--- Data shown ---

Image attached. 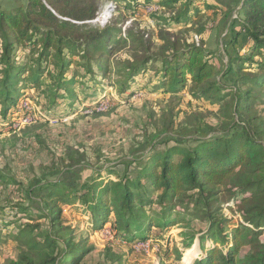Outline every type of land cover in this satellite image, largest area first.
Returning <instances> with one entry per match:
<instances>
[{"label": "trees", "instance_id": "obj_1", "mask_svg": "<svg viewBox=\"0 0 264 264\" xmlns=\"http://www.w3.org/2000/svg\"><path fill=\"white\" fill-rule=\"evenodd\" d=\"M114 1L125 4L128 13L100 24L90 21L97 18L101 0H26L0 8L3 117L21 111L22 91L28 90L27 84L40 85L45 74L48 93L58 94L77 79L92 80L101 72L122 94L153 70L157 89L174 94L187 89L193 99L219 103L223 130L209 126L214 133L194 145L173 137L177 144L157 151L134 175L115 182L98 183L100 176L93 177L81 189L51 182L43 198L47 225L20 226L14 239L27 249L7 264H76L87 247L73 236L71 225L64 224L62 205L78 202L97 229L110 222L116 238L147 239L146 231L154 225L168 228L186 218L198 219L208 223L202 244L212 240L225 249L214 245L195 264H264V116L253 112L264 98V0H242L224 50L228 62L222 73L202 40L207 25L196 29L200 41H190L183 30L170 26L194 25L190 13L200 14L201 20L211 15L220 20L222 5L208 0H141L144 6H159L158 12L168 8L174 14L156 31L133 17L140 0ZM201 1L202 6L197 4ZM201 7L207 8V16ZM120 43L128 49L126 57L115 54ZM238 44L240 48H233ZM23 51L28 53L22 63L18 56ZM222 76L232 87L223 84ZM165 123L164 131L173 133L174 121L168 118ZM146 181L159 192L155 200L146 196ZM153 203L158 212L151 217ZM226 206L242 218L237 226H229L230 218L220 212ZM110 210L115 218L108 217ZM246 246L250 253L240 257Z\"/></svg>", "mask_w": 264, "mask_h": 264}, {"label": "rangeland", "instance_id": "obj_2", "mask_svg": "<svg viewBox=\"0 0 264 264\" xmlns=\"http://www.w3.org/2000/svg\"><path fill=\"white\" fill-rule=\"evenodd\" d=\"M143 1H139L133 17L144 27L157 31L172 21L174 14L168 8L163 12H149L150 7L144 6ZM210 1L223 6V11L217 12L220 20L212 15L201 20L200 14L190 13L194 25L176 26L170 22V26L176 31L183 30L190 41H200L196 29L207 25L202 40L222 73L228 62L224 50L231 40V25L239 15L242 0ZM25 2L0 0V8L10 9ZM202 2L197 4L202 6ZM111 3L115 7L106 21L121 19L128 13L129 8L123 3L118 6L114 0H101L97 17ZM201 11V14L208 13L205 7ZM223 16L226 18L221 21ZM240 46L233 45V48ZM115 51L126 57L128 49L120 43ZM27 53L19 54L22 63ZM154 79L155 71H148L139 78V86L133 85L131 91L120 94L109 76L97 72L92 80L82 77L67 90L55 94L45 92L49 81L45 74L40 85L27 84L28 90L22 91L21 111H11L3 117L0 105V264L17 259L27 249L25 243L14 239L20 226L47 225L48 220L42 217L43 198L51 182L74 189H81L90 178L98 176V183L115 182L134 175L157 151L177 144L173 137L186 145H194L196 139L214 133L209 126L222 129L225 119L219 103L193 99L187 89L178 94L165 92L157 89ZM221 80L228 87L233 85L223 76ZM262 100H258L253 112L263 117ZM24 107L25 112L21 113ZM168 118L174 121L173 133L164 131ZM146 186V196L155 200L159 192L148 181ZM62 209L64 224H70L73 236L87 247L86 254L76 264H195L208 248L217 245L225 249L223 243L215 244L212 240L202 244L200 236L208 223L198 219L186 218L187 222H177L168 228L154 225L146 231L147 239L130 240L116 238L110 222L97 229L80 202L75 206L62 205ZM154 210L158 212V206L153 203L152 210L148 211L151 217L156 216ZM220 212L230 218L229 226L242 222L240 215L228 206ZM108 215L110 219L116 216L111 210ZM261 240H264V229ZM248 253L250 248L246 246L240 257Z\"/></svg>", "mask_w": 264, "mask_h": 264}, {"label": "water", "instance_id": "obj_3", "mask_svg": "<svg viewBox=\"0 0 264 264\" xmlns=\"http://www.w3.org/2000/svg\"><path fill=\"white\" fill-rule=\"evenodd\" d=\"M114 7H115V6H114L113 3H111V4L108 5V12H109V16H108V17L111 16V12L113 11ZM96 22L105 23L106 21L101 20V19H100V16L97 17L95 20L90 21V23H96Z\"/></svg>", "mask_w": 264, "mask_h": 264}, {"label": "bare ground", "instance_id": "obj_4", "mask_svg": "<svg viewBox=\"0 0 264 264\" xmlns=\"http://www.w3.org/2000/svg\"><path fill=\"white\" fill-rule=\"evenodd\" d=\"M109 16V12H108V6L106 8H104V10L101 13L100 19L103 21H106V19Z\"/></svg>", "mask_w": 264, "mask_h": 264}, {"label": "built area", "instance_id": "obj_5", "mask_svg": "<svg viewBox=\"0 0 264 264\" xmlns=\"http://www.w3.org/2000/svg\"><path fill=\"white\" fill-rule=\"evenodd\" d=\"M147 7H150L148 9L149 12H154V11L158 10V8H159V6H157V5H148Z\"/></svg>", "mask_w": 264, "mask_h": 264}, {"label": "crops", "instance_id": "obj_6", "mask_svg": "<svg viewBox=\"0 0 264 264\" xmlns=\"http://www.w3.org/2000/svg\"><path fill=\"white\" fill-rule=\"evenodd\" d=\"M208 1H210V0H208ZM211 2V1H210ZM215 2V1H214ZM216 3H218V2H216ZM221 5V4H220ZM223 7V6H222ZM204 11V10H203ZM218 11H222V9L221 10H218ZM202 12V11H201Z\"/></svg>", "mask_w": 264, "mask_h": 264}]
</instances>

---

▶ _Task objective_: Return each line above that contains the string "instances", treating uppercase and lowercase letters as different.

▶ _Solved problem_:
Returning <instances> with one entry per match:
<instances>
</instances>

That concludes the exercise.